We increase the follow-up period up to 100 months. Thus, patients would be under study for a longer period of time leading to a much greater probability of observing an event at a progressively higher proportion of them. Since the key quantity in determining the power in survival analysis is the number of events, we don’t have to enroll so many patients as almost everybody would develop the event as follow-up time is extended.

# Assuming a larger follow-up time
nSurv(lambdaC = lambda0, hr = lambda1/lambda0, hr0 = 1,
       R = 55, minfup = 100,T = 155,
       ratio = 1, alpha = 0.05, beta = 0.20, sided = 2)

## Fixed design, two-arm trial with time-to-event
## outcome (Lachin and Foulkes, 1986).
## Solving for:  Accrual rate 
## Hazard ratio                  H1/H0=0.6/1
## Study duration:                   T=155
## Accrual duration:                   55
## Min. end-of-study follow-up: minfup=100
## Expected events (total, H1):        119.7092
## Expected sample size (total):       121.8807
## Accrual rates:
##      Stratum 1
## 0-55     2.216
## Control event rates (H1):
##       Stratum 1
## 0-Inf    0.0462
## Censoring rates:
##       Stratum 1
## 0-Inf         0
## Power:                 100*(1-beta)=80%
## Type I error (1-sided):   100*alpha=5%
## Equal randomization:          ratio=1

The expected sample size is now much smaller (\(n=122\)). It is in fact very close to the expected number of events, which means that almost all patients are going to experience the event within that period of time. 4. **Sample size when accrual rate and duration are known

We specify the enrollment rate through \(\verb|gamma=5|\) and the accrual duration through \(\verb|R=35|\). The following code will produce a design under these criteria

# Survival study design with known accrual rate and accrual duration
nSurv(lambdaC = lambda0, hr = lambda1/lambda0, hr0 = 1,
       gamma = 5, R = 35,
       ratio = 1, alpha = 0.05, beta = 0.20, sided = 2)
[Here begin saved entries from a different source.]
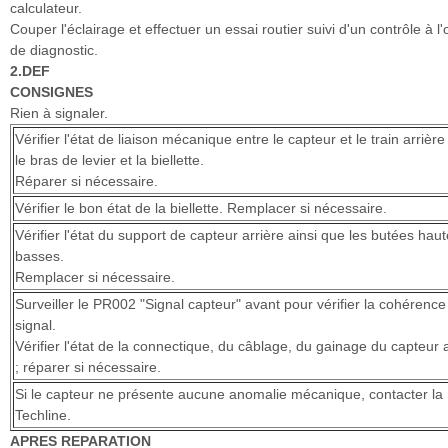
calculateur.
Couper l'éclairage et effectuer un essai routier suivi d'un contrôle à l'o
de diagnostic.
2.DEF
CONSIGNES
Rien à signaler.
Vérifier l'état de liaison mécanique entre le capteur et le train arrière
le bras de levier et la biellette.
Réparer si nécessaire.
Vérifier le bon état de la biellette. Remplacer si nécessaire.
Vérifier l'état du support de capteur arrière ainsi que les butées haut
basses.
Remplacer si nécessaire.
Surveiller le PR002 "Signal capteur" avant pour vérifier la cohérence
signal.
Vérifier l'état de la connectique, du câblage, du gainage du capteur 
; réparer si nécessaire.
Si le capteur ne présente aucune anomalie mécanique, contacter la
Techline.
APRES REPARATION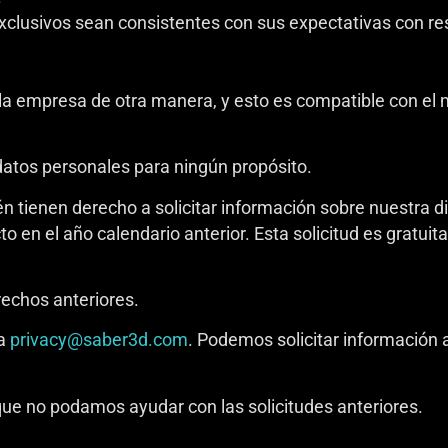
clusivos sean consistentes con sus expectativas con re
la empresa de otra manera, y esto es compatible con el m
atos personales para ningún propósito.
n tienen derecho a solicitar información sobre nuestra d
o en el año calendario anterior. Esta solicitud es gratui
rechos anteriores.
 a
privacy@saber3d.com
. Podemos solicitar información a
 que no podamos ayudar con las solicitudes anteriores.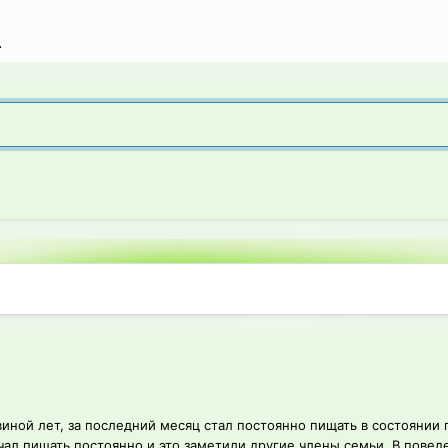
.
иной лет, за последний месяц стал постоянно пищать в состоянии 
ачал пищать постоянно и это заметили другие члены семьи. В поведе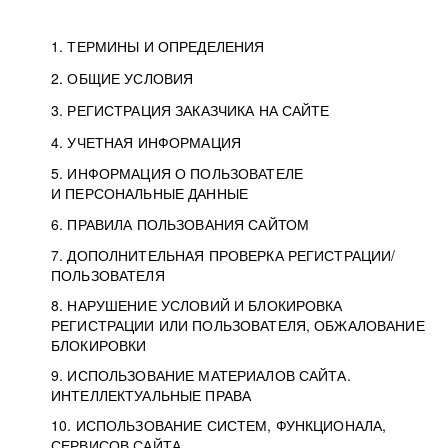
1. ТЕРМИНЫ И ОПРЕДЕЛЕНИЯ
2. ОБЩИЕ УСЛОВИЯ
3. РЕГИСТРАЦИЯ ЗАКАЗЧИКА НА САЙТЕ
4. УЧЕТНАЯ ИНФОРМАЦИЯ
5. ИНФОРМАЦИЯ О ПОЛЬЗОВАТЕЛЕ
И ПЕРСОНАЛЬНЫЕ ДАННЫЕ
6. ПРАВИЛА ПОЛЬЗОВАНИЯ САЙТОМ
7. ДОПОЛНИТЕЛЬНАЯ ПРОВЕРКА РЕГИСТРАЦИИ/
ПОЛЬЗОВАТЕЛЯ
8. НАРУШЕНИЕ УСЛОВИЙ И БЛОКИРОВКА
РЕГИСТРАЦИИ ИЛИ ПОЛЬЗОВАТЕЛЯ, ОБЖАЛОВАНИЕ
БЛОКИРОВКИ
9. ИСПОЛЬЗОВАНИЕ МАТЕРИАЛОВ САЙТА.
ИНТЕЛЛЕКТУАЛЬНЫЕ ПРАВА
10. ИСПОЛЬЗОВАНИЕ СИСТЕМ, ФУНКЦИОНАЛА,
СЕРВИСОВ САЙТА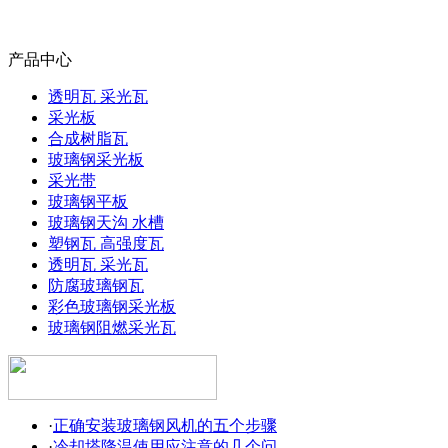
产品中心
透明瓦 采光瓦
采光板
合成树脂瓦
玻璃钢采光板
采光带
玻璃钢平板
玻璃钢天沟 水槽
塑钢瓦 高强度瓦
透明瓦 采光瓦
防腐玻璃钢瓦
彩色玻璃钢采光板
玻璃钢阻燃采光瓦
·
正确安装玻璃钢风机的五个步骤
·
冷却塔降温使用应注意的几个问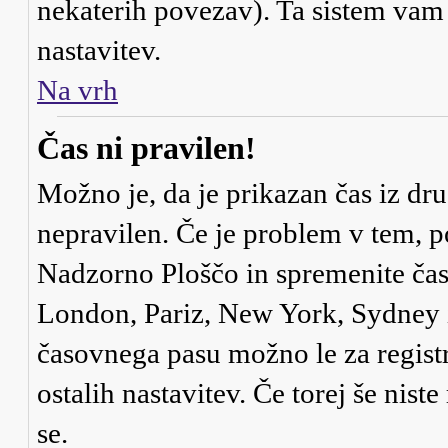
nekaterih povezav). Ta sistem va
nastavitev.
Na vrh
Čas ni pravilen!
Možno je, da je prikazan čas iz dr
nepravilen. Če je problem v tem, 
Nadzorno Ploščo in spremenite čas
London, Pariz, New York, Sydney it
časovnega pasu možno le za registr
ostalih nastavitev. Če torej še niste
se.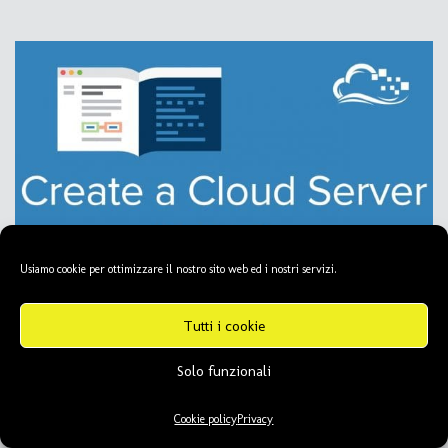
Usiamo cookie per ottimizzare il nostro sito web ed i nostri servizi.
Tutti i cookie
Solo funzionali
Cookie policy
Privacy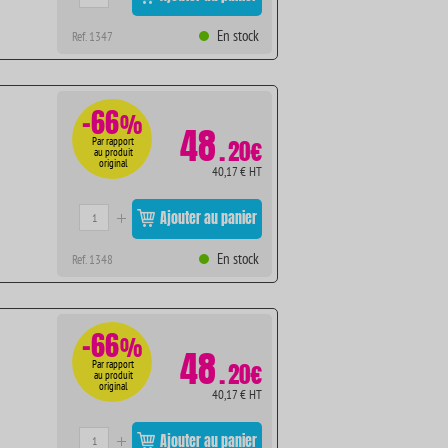
En stock
Ref. 1347
-66
%
48
.
Par rapport
20€
au produit
original
40,17 € HT
Ajouter au panier
En stock
Ref. 1348
-66
%
48
.
Par rapport
20€
au produit
original
40,17 € HT
Ajouter au panier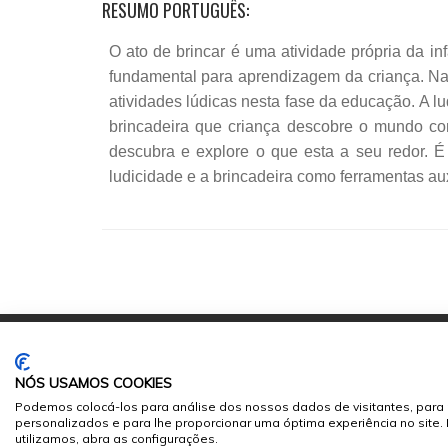
RESUMO PORTUGUÊS:
O ato de brincar é uma atividade própria da in
fundamental para aprendizagem da criança. Na ed
atividades lúdicas nesta fase da educação. A lu
brincadeira que criança descobre o mundo com
descubra e explore o que esta a seu redor. É
ludicidade e a brincadeira como ferramentas aux
NÓS USAMOS COOKIES
Podemos colocá-los para análise dos nossos dados de visitantes, para 
personalizados e para lhe proporcionar uma óptima experiência no site
© 2026
Sumários.org
. Todos os Direitos Reservados
utilizamos, abra as configurações.
Desenvolvido por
## Fixed design, two-arm trial with time-to-event
## outcome (Lachin and Foulkes, 1986).
## Solving for:  Follow-up duration 
## Hazard ratio                  H1/H0=0.6/1
## Study duration:                   T=51.4813
## Accrual duration:                   35
## Min. end-of-study follow-up: minfup=16.4813
## Expected events (total, H1):        119.2913
## Expected sample size (total):       175
## Accrual rates:
##      Stratum 1
## 0-35         5
## Control event rates (H1):
##       Stratum 1
## 0-Inf    0.0462
## Censoring rates:
##       Stratum 1
## 0-Inf         0
## Power:                 100*(1-beta)=80%
## Type I error (1-sided):   100*alpha=5%
## Equal randomization:          ratio=1

Note that the expected number of events is the virtually the same as in the previous cases. We need \(n=175\) subjects and the additional follow-up time required is approximately 16.5 months.
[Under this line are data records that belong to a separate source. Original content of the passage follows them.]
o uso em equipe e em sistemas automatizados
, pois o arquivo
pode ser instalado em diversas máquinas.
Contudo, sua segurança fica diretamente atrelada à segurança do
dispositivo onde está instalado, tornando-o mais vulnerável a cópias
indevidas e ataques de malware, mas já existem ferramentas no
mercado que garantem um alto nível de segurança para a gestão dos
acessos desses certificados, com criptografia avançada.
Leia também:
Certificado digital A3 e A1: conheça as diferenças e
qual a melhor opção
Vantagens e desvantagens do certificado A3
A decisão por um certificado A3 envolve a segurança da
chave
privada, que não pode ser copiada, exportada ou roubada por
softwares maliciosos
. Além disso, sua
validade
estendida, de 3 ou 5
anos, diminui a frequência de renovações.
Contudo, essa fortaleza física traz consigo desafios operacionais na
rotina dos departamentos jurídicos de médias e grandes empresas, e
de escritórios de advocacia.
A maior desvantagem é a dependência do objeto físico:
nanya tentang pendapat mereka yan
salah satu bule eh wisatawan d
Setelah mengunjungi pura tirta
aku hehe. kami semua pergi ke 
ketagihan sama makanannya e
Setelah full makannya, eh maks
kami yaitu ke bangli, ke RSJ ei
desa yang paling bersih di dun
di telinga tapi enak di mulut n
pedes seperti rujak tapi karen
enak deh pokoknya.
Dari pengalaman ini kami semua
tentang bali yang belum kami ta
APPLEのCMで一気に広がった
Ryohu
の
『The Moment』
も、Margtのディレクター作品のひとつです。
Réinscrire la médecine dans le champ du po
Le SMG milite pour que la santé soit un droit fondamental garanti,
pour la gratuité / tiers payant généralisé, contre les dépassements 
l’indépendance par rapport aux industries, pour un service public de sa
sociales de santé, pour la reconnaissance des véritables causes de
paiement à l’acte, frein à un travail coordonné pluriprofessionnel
On the following graph, we see that for a given recruitment duration of 5 months, as the follow up period increases the sample size decreases, and eventually converges to the expected number of events. The results are presented in Figure 2.

# Increase follow up from 5 up to 100 months
fp = seq(5,100,by=0.5)
n = rep(NA,length(fp))
ar = rep(NA,length(fp))

for (i in 1:length(fp))
    {
     x = nSurv(lambdaC = lambda0, hr = lambda1/lambda0, hr0 = 1,
               R = 5, minfup = fp[i], T = 5 + fp[i],
               ratio = 1, alpha = 0.05, beta = 0.20, sided = 2)
     n[i] = x$n
     ar[i] = x$gamma
    }
plot(fp,n,ylim = c(80,510),yaxt = "n",ylab = "Sample size",
     xlab = "Follow up (months)",type = "l")
     axis(2,at = c(100,120,200,300,400,500),las = 1)
abline(h = 119,col = "red")
text(18,130,"Expected events")

Figure 2. Sample size as the length of follow-up is extended.